Article:
Issue #2761: AD provider offline when trusted domain not reachable - sssd

SSSD / sssd

#2761 AD provider offline when trusted domain not reachable

Closed: Duplicate None Opened 8 years ago by vokac.

Our AD has trust with second AD, but posixAccount objects are only in our first AD. When we use "ad" providers all trusted subdomains are automatically detected even thought only first AD is declared in sssd.conf. Because we have no real accounts in second AD we provide only credentials (keytab) that can be used with first AD. Everything works till the LDAP query that can't be answered by first AD (e.q. query to unknown uidNumber) - in such situation sssd tries to contact second (trusted) AD and it fails because it doesn't have valid credential - unfortunately this has one ugly side effect that whole "ad" provider is marked offline (for a minute) and no new query is answered event though first AD is fine and could answer this query.

Given request A:
Answer these questions about the SSSD issue above:
(i) Which user opened the issue?
(ii) What closing status does the issue show?
(iii) For how long is the whole "ad" provider marked offline?
Given request B: Transcribe the part of the SSSD issue that opens with the words containing "Our AD has trust" and closes with "answer this query.".
The records that follow come from a different source than the issue above.

Data rows:
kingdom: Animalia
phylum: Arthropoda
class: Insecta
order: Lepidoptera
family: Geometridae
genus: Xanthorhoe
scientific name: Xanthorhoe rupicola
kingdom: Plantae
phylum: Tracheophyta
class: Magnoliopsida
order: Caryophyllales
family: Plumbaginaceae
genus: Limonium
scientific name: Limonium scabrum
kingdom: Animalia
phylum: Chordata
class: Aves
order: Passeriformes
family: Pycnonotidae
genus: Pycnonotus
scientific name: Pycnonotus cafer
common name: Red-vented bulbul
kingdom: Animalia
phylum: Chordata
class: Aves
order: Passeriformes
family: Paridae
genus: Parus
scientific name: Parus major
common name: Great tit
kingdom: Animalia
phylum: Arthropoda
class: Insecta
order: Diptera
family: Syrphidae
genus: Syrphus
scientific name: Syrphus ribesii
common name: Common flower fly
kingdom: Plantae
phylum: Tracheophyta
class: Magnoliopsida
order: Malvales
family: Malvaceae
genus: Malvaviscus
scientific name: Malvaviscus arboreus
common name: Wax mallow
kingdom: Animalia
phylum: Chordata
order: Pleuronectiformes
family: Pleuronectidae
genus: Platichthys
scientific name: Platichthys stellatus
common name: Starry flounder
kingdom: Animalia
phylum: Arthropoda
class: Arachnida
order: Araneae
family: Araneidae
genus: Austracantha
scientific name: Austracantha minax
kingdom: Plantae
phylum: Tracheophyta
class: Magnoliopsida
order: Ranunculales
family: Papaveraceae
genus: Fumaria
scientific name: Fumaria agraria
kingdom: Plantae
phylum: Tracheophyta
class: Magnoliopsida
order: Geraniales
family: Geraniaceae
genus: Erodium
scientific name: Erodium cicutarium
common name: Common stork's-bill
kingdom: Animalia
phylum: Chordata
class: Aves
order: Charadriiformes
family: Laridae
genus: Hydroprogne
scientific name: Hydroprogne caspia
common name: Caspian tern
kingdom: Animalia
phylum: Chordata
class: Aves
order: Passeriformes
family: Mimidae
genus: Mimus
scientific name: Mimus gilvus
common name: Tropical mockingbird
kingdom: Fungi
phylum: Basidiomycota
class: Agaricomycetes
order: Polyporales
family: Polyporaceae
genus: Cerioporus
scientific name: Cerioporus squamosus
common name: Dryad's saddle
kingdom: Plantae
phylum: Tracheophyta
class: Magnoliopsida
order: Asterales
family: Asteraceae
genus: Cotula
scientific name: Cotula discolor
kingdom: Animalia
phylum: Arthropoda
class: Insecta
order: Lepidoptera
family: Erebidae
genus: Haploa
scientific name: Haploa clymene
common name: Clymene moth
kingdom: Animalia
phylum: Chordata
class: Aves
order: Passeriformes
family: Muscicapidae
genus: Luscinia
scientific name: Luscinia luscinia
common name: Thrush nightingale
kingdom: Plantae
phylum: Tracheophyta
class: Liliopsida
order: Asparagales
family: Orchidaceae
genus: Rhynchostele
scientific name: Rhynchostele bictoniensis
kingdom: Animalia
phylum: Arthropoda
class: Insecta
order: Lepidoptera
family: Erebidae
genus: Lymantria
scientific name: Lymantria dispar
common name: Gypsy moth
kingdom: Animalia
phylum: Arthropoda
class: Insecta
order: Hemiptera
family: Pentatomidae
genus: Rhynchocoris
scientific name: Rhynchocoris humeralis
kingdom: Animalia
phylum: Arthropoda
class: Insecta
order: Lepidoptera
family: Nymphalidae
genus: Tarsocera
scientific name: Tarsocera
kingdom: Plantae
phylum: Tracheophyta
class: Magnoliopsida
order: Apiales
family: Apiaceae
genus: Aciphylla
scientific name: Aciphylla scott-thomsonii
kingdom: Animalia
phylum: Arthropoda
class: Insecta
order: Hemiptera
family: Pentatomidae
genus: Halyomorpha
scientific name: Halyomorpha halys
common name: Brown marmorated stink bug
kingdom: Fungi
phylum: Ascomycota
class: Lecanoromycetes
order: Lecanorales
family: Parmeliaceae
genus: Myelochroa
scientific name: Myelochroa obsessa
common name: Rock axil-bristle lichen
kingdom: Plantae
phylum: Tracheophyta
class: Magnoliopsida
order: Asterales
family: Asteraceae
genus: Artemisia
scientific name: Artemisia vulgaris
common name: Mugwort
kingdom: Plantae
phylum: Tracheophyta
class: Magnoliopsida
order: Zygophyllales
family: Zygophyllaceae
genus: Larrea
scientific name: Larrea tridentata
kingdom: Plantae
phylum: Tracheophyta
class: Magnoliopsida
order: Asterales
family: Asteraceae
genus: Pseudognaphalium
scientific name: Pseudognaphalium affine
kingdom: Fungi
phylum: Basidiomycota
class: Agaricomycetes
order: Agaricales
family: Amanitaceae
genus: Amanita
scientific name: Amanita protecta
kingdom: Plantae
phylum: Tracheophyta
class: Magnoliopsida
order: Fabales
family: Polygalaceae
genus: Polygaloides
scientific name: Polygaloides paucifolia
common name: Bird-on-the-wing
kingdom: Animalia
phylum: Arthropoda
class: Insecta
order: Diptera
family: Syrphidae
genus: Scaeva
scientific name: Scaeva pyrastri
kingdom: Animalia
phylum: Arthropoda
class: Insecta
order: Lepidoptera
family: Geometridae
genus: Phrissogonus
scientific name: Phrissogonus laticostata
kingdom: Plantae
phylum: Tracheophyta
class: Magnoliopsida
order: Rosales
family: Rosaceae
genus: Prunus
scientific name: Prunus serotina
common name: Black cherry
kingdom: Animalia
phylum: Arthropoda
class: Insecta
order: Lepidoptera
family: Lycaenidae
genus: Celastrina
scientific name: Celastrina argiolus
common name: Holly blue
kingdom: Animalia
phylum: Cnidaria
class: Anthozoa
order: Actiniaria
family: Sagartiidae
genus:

Correct output A:
(i) vokac
(ii) Closed: Duplicate
(iii) For a minute

Correct output B:
Our AD has trust with second AD, but posixAccount objects are only in our first AD. When we use "ad" providers all trusted subdomains are automatically detected even thought only first AD is declared in sssd.conf. Because we have no real accounts in second AD we provide only credentials (keytab) that can be used with first AD. Everything works till the LDAP query that can't be answered by first AD (e.q. query to unknown uidNumber) - in such situation sssd tries to contact second (trusted) AD and it fails because it doesn't have valid credential - unfortunately this has one ugly side effect that whole "ad" provider is marked offline (for a minute) and no new query is answered event though first AD is fine and could answer this query.